Tutta l’operazione – la richiesta di 15 mila licenziamenti prima, di 23mila lavoratori in cassa integrazione, poi, faceva parte di un progetto di recupero di un dominio assoluto, che il sindacato aveva il dovere di contrastare. I sindacalisti e il sindacato erano ancora in auge; ma somigliavano a quei viaggiatori su di una mongolfiera bucata: credono di andare più veloci mentre stanno precipitando. Come ricorda Carniti: «L’impressione prevalente, in ogni caso quella di Lama, Benvenuto e la mia, è che ci si sta cacciando in un vicolo cieco». Se le dinamiche di quella vertenza sono note, il saggio di Pierre Carniti consente di conoscere le considerazioni che i gruppi dirigenti fecero nelle ore convulse che seguirono la “marcia” e che li portò a firmare d’urgenza il testo dell’accordo proposto dalla Fiat, anche perché era evidente a chiunque che lo sciopero ad oltranza (una forma di lotta estranea all’esperienza italiana) non era un segno di forza ma di grande debolezza. Il successo dell’iniziativa era affidato ai picchetti dislocati sui tanti portoni degli stabilimenti e rafforzati da lavoratori provenienti da altre città. I “nostalgici” dell’occupazione delle fabbriche nel settembre del 1920 (che durò meno dei 35 giorni di 60 anni dopo) arrivarono a strumentalizzare alcune parole di circostanza dette da Enrico Berlinguer davanti ai cancelli della Fiat. Eppure tutti sapevano che “occupare” quegli stabilimenti sarebbe stata un’avventura insostenibile.

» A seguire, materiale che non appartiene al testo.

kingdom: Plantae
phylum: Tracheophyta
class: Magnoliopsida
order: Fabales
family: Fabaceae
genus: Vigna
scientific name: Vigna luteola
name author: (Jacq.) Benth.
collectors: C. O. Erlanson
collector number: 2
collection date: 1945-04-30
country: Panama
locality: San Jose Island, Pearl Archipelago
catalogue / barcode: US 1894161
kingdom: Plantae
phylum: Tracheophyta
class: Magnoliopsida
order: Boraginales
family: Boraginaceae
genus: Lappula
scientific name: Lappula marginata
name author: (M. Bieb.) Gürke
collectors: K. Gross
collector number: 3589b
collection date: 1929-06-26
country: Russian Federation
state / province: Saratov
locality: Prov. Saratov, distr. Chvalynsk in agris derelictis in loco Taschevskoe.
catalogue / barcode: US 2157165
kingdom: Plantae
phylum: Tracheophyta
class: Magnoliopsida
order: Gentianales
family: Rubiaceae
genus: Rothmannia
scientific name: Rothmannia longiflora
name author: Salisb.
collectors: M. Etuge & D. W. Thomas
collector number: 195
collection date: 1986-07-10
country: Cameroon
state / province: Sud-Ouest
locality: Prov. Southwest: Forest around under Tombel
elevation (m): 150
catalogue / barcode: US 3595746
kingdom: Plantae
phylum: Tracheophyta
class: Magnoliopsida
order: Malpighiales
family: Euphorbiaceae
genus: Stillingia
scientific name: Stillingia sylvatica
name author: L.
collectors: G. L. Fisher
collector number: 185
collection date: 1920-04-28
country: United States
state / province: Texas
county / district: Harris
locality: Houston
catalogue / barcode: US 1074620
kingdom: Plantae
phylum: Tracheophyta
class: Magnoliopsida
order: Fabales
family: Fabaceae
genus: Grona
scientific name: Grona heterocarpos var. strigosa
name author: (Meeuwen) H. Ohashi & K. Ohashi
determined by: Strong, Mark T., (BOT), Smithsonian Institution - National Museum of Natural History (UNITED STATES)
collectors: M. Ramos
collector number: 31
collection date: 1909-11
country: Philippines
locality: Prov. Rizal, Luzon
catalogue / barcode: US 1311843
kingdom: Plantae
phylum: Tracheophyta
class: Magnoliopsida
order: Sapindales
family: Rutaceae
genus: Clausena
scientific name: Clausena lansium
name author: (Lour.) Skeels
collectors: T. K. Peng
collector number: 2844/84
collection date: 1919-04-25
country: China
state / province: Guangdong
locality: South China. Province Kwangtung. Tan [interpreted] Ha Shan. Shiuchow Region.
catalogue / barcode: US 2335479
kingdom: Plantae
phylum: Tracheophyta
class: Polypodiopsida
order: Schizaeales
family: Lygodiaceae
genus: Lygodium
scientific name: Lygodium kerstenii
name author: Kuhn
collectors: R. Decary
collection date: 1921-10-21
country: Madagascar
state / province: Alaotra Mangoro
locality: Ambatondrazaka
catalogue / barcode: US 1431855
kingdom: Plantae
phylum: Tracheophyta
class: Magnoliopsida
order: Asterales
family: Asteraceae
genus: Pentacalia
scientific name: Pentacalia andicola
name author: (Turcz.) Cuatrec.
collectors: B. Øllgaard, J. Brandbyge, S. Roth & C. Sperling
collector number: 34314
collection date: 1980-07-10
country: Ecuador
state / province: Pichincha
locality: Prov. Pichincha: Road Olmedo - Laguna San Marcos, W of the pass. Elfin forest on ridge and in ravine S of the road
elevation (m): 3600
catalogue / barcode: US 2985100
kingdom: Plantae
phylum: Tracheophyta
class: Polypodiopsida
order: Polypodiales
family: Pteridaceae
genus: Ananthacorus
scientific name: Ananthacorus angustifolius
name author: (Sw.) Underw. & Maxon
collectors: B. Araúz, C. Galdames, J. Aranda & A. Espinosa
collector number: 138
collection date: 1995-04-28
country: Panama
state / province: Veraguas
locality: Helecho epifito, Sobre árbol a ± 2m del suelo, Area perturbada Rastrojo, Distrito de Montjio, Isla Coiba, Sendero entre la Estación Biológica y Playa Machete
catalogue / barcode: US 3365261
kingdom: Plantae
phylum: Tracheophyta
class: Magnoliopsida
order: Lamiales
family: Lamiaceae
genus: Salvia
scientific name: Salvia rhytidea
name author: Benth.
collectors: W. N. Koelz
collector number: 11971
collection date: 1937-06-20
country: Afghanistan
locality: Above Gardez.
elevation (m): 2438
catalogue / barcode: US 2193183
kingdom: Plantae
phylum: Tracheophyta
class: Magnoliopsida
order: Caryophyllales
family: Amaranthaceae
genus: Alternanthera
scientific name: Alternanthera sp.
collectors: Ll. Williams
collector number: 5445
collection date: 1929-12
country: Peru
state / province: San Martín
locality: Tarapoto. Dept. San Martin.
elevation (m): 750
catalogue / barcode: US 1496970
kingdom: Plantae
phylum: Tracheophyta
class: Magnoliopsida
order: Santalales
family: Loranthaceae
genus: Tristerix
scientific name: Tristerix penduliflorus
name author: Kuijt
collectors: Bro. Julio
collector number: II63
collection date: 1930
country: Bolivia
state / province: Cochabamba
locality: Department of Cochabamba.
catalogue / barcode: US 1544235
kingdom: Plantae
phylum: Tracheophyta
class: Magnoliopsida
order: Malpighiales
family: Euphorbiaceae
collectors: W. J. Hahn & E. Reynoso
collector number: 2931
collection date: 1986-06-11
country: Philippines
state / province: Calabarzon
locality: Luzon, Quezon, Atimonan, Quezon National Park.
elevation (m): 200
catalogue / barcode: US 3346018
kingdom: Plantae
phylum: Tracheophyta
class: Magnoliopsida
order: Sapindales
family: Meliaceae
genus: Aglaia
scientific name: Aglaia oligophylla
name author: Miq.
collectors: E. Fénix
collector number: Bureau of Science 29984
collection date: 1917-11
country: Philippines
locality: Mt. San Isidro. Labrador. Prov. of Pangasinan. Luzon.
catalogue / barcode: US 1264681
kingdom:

In quello stesso giorno – 14 ottobre – era in corso una trattativa a Roma. All’arrivo delle notizie da Torino, Romiti volle informarne anche la controparte, tra cui i segretari generali delle confederazioni. Carniti scrive che «nel giro di poche ore appare chiaro che l’azienda …è disponibile a definire una soluzione». Poi racconta che era Lama ad insistere per chiudere la trattativa senza ulteriori rinvii, ma che lui, spesso in polemica con Romiti, la trascinò avanti fino alle 5 del mattino successivo. Era il caso di perdere inutilmente una notte di sonno quando ormai tutti erano decisi a chiudere la partita. La sera stessa, al cinema Smeraldo di Torino ha luogo l’assemblea dei delegati. «Il clima psicologico è pessimo – spiega Carniti – e la riunione sempre sull’orlo di un imminente degenerazione. Tra brusii e lazzi – aggiunge – prendiamo la parola Benvenuto, Trentin ed io». Lama decise di non parlare in quel contesto. Alla fine dell’assemblea all’una si assegnarono gli stabilimenti dove i segretari generali avrebbero tenuto le assemblee dei lavoratori.

Carniti alle 5 del mattino alle Meccaniche di Mirafiori, Lama alla Carrozzeria, Benvenuto alle Presse. Nel ricordare questi fatti non posso non sottolineare che gli eredi odierni di dirigenti di quella stoffa oggi non vogliono prendersi la responsabilità di indurre i lavoratori a vaccinarsi ovviamente anche nel loro interesse. Nel suo libro più volte citato Carniti racconta della dura aggressione (preordinata quasi manu militari) che dovette subire quando aveva terminato l’assemblea che gli era stata assegnata e durante la quale, sia pure in un clima polemico, la maggioranza dei lavoratori aveva approvato l’intesa raggiunta.